• **Written task**
Transcribe the full profile of Cory Lindh below, word for word.

• **Extracted text**
Close

Amusement Rides, Stadiums, and Telescopes

Cory Lindh ’08 and several other Bethel graduates and student interns help lead one of the Twin Cities’ premier engineering firms.

By Monique Kleinhuizen ’08, GS’16, new media strategist

May 23, 2019 | 8:30 a.m.

Bethel physics graduate Cory Lindh

As vice president of Uni-Systems Engineering in Minneapolis, Cory Lindh leads teams that design highly customized engineering solutions for high-risk applications, like amusement park rides, mechanized sports architecture features—including seven of the last nine retractable roof projects in North America—and enclosures for high-end telescopes.

Cory Lindh grew up blocks from Bethel’s campus. One of his grandfathers worked at Bethel; another went to Bethel Seminary. His parents Dan ’75 and Jeannie ’78—and brothers Jordan ’05 and Grant ’11—were Royals. His dad eventually became a member of the Board of Trustees. It’s safe to say that the Bethel lexicon and culture were firmly interwoven with his family’s.

But he didn’t want to take the assumed route, and made a point to explore other universities. When Jordan was to receive a leadership award from Bethel, Cory even showed up on campus wearing a sweatshirt from one of them.

Then-president George Brushaber, a friend of the family, called him out on the faux pas with a chuckle—and a Bethel sweatshirt was hand-delivered to his parents’ house the next week.

“That amplified the decision,” Lindh says. “But what really brought me to Bethel was that I was was considering the sciences. I also appreciated the liberal arts, and I wanted a Christian foundation. Bethel had all of that, which gave me more time to make a decision on what I really wanted to do.”

• **Stored rows**
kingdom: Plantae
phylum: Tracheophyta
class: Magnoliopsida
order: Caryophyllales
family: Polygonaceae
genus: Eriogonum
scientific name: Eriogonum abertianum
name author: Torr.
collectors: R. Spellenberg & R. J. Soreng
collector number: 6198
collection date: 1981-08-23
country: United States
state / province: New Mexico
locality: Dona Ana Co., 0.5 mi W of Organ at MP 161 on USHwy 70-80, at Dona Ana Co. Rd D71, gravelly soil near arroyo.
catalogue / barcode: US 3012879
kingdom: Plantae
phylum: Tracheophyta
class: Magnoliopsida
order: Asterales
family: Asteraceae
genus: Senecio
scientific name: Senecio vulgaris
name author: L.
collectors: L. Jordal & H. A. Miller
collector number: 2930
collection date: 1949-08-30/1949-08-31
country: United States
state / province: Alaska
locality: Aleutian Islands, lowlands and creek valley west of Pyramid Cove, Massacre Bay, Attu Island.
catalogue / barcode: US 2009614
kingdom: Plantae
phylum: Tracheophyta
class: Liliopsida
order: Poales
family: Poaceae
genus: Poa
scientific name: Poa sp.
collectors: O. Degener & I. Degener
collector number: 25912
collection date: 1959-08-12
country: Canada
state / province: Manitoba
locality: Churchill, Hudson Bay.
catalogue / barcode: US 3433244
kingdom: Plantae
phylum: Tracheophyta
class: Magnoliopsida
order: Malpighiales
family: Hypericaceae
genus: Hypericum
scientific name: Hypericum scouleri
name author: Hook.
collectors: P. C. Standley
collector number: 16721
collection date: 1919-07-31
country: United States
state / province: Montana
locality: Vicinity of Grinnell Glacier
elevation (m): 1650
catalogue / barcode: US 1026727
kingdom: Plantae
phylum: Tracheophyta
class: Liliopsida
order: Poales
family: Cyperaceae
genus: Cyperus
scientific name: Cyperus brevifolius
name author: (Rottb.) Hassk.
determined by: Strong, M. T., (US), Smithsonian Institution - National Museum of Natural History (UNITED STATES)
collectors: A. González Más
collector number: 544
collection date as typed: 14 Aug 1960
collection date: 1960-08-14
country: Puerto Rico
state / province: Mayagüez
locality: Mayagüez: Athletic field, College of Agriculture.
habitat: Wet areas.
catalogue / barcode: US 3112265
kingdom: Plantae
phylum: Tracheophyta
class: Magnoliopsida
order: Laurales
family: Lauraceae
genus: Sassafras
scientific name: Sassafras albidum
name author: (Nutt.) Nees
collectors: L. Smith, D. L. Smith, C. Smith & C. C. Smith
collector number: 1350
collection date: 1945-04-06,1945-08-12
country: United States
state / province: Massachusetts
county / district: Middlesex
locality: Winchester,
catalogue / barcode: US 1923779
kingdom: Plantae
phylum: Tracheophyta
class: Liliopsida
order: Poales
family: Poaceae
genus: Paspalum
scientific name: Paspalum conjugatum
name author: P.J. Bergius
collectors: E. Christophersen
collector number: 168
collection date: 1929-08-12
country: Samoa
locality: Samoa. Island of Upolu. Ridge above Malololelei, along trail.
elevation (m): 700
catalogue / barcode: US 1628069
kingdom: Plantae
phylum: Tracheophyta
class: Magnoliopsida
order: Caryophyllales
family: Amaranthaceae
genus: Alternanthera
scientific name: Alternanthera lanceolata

• **Solution for this problem**
Close

Amusement Rides, Stadiums, and Telescopes

Cory Lindh ’08 and several other Bethel graduates and student interns help lead one of the Twin Cities’ premier engineering firms.

By Monique Kleinhuizen ’08, GS’16, new media strategist

May 23, 2019 | 8:30 a.m.

Bethel physics graduate Cory Lindh

As vice president of Uni-Systems Engineering in Minneapolis, Cory Lindh leads teams that design highly customized engineering solutions for high-risk applications, like amusement park rides, mechanized sports architecture features—including seven of the last nine retractable roof projects in North America—and enclosures for high-end telescopes.

Cory Lindh grew up blocks from Bethel’s campus. One of his grandfathers worked at Bethel; another went to Bethel Seminary. His parents Dan ’75 and Jeannie ’78—and brothers Jordan ’05 and Grant ’11—were Royals. His dad eventually became a member of the Board of Trustees. It’s safe to say that the Bethel lexicon and culture were firmly interwoven with his family’s.

But he didn’t want to take the assumed route, and made a point to explore other universities. When Jordan was to receive a leadership award from Bethel, Cory even showed up on campus wearing a sweatshirt from one of them.

Then-president George Brushaber, a friend of the family, called him out on the faux pas with a chuckle—and a Bethel sweatshirt was hand-delivered to his parents’ house the next week.

“That amplified the decision,” Lindh says. “But what really brought me to Bethel was that I was was considering the sciences. I also appreciated the liberal arts, and I wanted a Christian foundation. Bethel had all of that, which gave me more time to make a decision on what I really wanted to do.”